Nitrogen-phosphorus stoichiometry and Cladophora growth affected by grass-sourced dissolved organic matter in the littoral zone of the Qinghai Lake, China

Abstract

Climate-driven lake expansion on the Qinghai-Tibet Plateau has triggered the extensive release of organic compounds through inundation-induced vegetation decomposition. This process generates substantial dissolved organic matter (DOM), potentially threatening alpine aquatic systems. In this work, the effects of grass-sourced DOM inputs on the nitrogen-to-phosphorus (N/P) ratio and Cladophora growth were studied. Field observation conducted in the lakeshore zone of Qinghai Lake showed that water column N/P ratios were closely related to Cladophora chlorophyll a (Chl.a) content. Microcosm experiment indicated that grass decomposition released DOM dominated by humic and fulvic acids. This DOM input enhanced sediment phosphorus (P) release and denitrification activity, reducing the dissolved inorganic nitrogen-to-soluble reactive phosphorus (DIN/SRP) ratio in pore water.
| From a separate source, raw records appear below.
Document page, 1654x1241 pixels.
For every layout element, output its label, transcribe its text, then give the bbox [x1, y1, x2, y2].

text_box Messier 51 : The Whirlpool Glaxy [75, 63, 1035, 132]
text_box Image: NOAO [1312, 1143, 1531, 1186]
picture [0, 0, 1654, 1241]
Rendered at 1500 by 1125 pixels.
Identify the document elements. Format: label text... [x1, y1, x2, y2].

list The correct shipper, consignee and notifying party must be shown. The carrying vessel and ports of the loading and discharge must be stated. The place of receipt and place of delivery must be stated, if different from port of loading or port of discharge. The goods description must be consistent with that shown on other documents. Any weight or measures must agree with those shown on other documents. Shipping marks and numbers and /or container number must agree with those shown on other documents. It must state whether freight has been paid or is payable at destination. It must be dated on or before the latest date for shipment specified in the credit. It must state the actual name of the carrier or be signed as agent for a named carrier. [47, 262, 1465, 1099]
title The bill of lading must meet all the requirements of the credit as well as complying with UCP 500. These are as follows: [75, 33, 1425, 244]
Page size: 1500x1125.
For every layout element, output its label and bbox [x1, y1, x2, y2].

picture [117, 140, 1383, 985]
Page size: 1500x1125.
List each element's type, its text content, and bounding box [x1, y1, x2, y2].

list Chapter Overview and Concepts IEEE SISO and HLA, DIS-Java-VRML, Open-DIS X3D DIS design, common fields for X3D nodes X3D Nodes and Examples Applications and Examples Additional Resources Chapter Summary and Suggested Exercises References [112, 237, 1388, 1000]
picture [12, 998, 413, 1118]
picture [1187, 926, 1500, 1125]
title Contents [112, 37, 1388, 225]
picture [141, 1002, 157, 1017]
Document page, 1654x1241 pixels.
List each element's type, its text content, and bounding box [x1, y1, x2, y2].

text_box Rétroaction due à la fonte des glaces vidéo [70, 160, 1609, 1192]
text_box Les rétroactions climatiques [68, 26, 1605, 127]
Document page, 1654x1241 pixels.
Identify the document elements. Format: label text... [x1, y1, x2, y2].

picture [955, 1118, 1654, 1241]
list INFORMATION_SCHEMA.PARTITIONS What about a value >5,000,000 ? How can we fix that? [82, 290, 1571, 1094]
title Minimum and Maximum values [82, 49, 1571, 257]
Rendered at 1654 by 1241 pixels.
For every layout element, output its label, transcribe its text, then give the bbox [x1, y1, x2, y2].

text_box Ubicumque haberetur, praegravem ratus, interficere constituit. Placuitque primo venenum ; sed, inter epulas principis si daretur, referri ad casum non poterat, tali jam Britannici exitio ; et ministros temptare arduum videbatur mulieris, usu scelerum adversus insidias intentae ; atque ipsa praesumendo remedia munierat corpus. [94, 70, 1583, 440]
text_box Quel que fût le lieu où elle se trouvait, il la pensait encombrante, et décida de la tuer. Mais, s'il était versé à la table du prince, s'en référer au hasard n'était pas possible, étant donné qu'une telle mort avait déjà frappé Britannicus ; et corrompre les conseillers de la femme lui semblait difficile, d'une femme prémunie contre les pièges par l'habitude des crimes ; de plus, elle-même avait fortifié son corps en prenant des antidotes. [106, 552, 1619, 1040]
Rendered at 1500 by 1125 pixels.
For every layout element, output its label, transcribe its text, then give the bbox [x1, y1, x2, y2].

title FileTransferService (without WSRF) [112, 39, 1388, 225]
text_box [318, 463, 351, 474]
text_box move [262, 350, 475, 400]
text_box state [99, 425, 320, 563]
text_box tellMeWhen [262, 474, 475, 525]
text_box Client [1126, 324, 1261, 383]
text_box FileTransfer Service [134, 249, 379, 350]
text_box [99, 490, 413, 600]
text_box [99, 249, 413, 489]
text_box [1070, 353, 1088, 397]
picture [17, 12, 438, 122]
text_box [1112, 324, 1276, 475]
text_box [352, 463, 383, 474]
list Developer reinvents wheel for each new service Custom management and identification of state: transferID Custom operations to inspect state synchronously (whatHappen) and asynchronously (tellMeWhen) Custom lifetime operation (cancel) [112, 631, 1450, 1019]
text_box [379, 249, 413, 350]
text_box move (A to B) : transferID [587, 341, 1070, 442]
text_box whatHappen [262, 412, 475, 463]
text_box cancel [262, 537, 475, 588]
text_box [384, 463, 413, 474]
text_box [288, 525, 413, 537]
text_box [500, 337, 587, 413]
The altered overlying water stoichiometry further affected Cladophora growth. High-throughput sequencing showed that grass-sourced DOM significantly altered sediment microbial community composition. Notably, the relative abundance of denitrifying and phosphate-solubilizing bacteria, such as Acinetobacter and Pseudomonas exhibited a remarkable increase. Furthermore, a more complex co-occurrence network between DOM-degrading microbes was observed. Easily biodegradable DOM fractions, particularly tryptophan-like (P2), fulvic acid-like (P3), and microbial by-products (P4), were closely associated with an increased abundance of denitrifying and phosphate-solubilizing bacteria. Herein, we investigated the DOM-driven ecological cascade effects of N/P ratio changes, microbial community succession, and algal proliferation, which could provide critical insights for assessing emerging environmental hazards in vulnerable high-altitude aquatic ecosystems under global change scenarios.